→ **PROBLEM DESCRIPTION**:
Reproduce word for word the lines of the listing from the line holding "#### 8.3.1 成功经验" through the end of the listing, inclusive.

Extracted data entries:
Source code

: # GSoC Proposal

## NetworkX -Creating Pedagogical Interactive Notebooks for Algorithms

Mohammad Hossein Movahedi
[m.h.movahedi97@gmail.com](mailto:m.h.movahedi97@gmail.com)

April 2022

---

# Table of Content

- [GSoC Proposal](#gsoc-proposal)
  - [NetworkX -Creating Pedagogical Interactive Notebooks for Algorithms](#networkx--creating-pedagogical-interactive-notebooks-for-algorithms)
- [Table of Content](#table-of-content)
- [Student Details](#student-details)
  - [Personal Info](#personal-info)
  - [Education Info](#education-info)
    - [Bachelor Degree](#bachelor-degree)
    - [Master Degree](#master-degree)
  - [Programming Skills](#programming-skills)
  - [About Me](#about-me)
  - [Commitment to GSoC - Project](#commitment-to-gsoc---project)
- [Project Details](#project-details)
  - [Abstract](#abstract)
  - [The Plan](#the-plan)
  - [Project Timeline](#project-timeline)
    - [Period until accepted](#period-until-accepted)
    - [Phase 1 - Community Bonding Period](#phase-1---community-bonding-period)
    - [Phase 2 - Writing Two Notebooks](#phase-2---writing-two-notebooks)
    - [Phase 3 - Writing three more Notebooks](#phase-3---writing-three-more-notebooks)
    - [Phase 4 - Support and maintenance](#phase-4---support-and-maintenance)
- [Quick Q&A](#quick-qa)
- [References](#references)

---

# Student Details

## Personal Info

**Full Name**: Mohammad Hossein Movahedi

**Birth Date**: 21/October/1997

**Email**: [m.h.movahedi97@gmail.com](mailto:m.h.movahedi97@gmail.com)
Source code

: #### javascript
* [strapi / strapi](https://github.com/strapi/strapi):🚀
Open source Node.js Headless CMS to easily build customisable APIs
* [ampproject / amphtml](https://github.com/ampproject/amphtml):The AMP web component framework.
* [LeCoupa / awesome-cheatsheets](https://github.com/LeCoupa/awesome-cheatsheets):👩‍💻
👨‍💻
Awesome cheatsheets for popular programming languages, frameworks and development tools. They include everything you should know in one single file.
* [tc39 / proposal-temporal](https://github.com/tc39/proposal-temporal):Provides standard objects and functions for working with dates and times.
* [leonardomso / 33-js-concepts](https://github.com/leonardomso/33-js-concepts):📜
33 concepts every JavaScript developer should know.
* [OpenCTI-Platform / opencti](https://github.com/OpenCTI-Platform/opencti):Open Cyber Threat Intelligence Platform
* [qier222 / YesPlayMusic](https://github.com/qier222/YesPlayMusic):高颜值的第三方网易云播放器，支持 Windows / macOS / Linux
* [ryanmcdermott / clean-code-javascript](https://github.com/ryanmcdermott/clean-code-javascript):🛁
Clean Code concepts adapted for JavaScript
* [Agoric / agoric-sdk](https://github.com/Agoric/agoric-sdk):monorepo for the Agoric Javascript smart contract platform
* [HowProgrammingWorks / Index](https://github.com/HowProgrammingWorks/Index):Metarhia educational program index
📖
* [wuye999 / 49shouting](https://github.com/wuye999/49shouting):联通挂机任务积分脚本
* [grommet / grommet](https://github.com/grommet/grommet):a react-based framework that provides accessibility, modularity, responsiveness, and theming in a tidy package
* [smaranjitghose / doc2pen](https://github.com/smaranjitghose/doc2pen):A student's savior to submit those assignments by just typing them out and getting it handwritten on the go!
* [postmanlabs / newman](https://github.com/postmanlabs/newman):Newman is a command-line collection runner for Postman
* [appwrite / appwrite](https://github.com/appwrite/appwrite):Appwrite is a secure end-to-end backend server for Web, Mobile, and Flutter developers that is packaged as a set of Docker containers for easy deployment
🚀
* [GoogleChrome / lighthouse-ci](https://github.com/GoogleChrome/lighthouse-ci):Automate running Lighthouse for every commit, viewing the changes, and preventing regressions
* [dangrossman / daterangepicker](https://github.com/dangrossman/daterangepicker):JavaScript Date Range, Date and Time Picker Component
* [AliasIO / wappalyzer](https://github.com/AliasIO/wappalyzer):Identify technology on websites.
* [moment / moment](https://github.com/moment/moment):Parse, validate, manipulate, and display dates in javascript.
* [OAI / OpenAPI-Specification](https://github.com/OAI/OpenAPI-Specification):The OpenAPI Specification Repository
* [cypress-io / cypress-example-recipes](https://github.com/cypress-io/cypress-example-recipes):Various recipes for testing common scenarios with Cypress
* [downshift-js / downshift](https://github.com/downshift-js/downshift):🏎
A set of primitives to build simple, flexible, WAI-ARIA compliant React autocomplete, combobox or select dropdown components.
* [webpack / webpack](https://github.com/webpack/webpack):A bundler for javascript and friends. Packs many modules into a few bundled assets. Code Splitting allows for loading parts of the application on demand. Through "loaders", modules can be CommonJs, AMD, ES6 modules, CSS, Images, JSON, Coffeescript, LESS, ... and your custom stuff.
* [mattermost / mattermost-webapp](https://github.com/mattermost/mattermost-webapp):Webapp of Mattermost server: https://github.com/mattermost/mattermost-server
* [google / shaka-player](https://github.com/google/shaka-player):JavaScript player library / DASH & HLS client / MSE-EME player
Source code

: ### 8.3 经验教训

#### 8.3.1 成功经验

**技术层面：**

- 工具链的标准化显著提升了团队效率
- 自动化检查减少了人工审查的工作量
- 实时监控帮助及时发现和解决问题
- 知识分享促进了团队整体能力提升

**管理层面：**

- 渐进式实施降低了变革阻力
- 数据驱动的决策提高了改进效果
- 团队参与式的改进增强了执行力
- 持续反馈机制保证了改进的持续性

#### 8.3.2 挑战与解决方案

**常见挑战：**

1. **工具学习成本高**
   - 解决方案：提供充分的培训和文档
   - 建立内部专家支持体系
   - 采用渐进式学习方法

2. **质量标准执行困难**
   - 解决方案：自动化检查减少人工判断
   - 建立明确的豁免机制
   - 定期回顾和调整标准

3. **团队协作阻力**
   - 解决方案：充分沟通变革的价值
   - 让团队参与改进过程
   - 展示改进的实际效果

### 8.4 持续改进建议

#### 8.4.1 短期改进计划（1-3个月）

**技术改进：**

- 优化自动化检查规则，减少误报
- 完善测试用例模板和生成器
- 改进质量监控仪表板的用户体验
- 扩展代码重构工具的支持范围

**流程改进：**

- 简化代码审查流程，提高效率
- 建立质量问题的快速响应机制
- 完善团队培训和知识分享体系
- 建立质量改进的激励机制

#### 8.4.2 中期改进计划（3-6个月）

→ **WRITTEN SOLUTION**:
#### 8.3.1 成功经验

**技术层面：**

- 工具链的标准化显著提升了团队效率
- 自动化检查减少了人工审查的工作量
- 实时监控帮助及时发现和解决问题
- 知识分享促进了团队整体能力提升

**管理层面：**

- 渐进式实施降低了变革阻力
- 数据驱动的决策提高了改进效果
- 团队参与式的改进增强了执行力
- 持续反馈机制保证了改进的持续性

#### 8.3.2 挑战与解决方案

**常见挑战：**

1. **工具学习成本高**
   - 解决方案：提供充分的培训和文档
   - 建立内部专家支持体系
   - 采用渐进式学习方法

2. **质量标准执行困难**
   - 解决方案：自动化检查减少人工判断
   - 建立明确的豁免机制
   - 定期回顾和调整标准

3. **团队协作阻力**
   - 解决方案：充分沟通变革的价值
   - 让团队参与改进过程
   - 展示改进的实际效果

### 8.4 持续改进建议

#### 8.4.1 短期改进计划（1-3个月）

**技术改进：**

- 优化自动化检查规则，减少误报
- 完善测试用例模板和生成器
- 改进质量监控仪表板的用户体验
- 扩展代码重构工具的支持范围

**流程改进：**

- 简化代码审查流程，提高效率
- 建立质量问题的快速响应机制
- 完善团队培训和知识分享体系
- 建立质量改进的激励机制

#### 8.4.2 中期改进计划（3-6个月）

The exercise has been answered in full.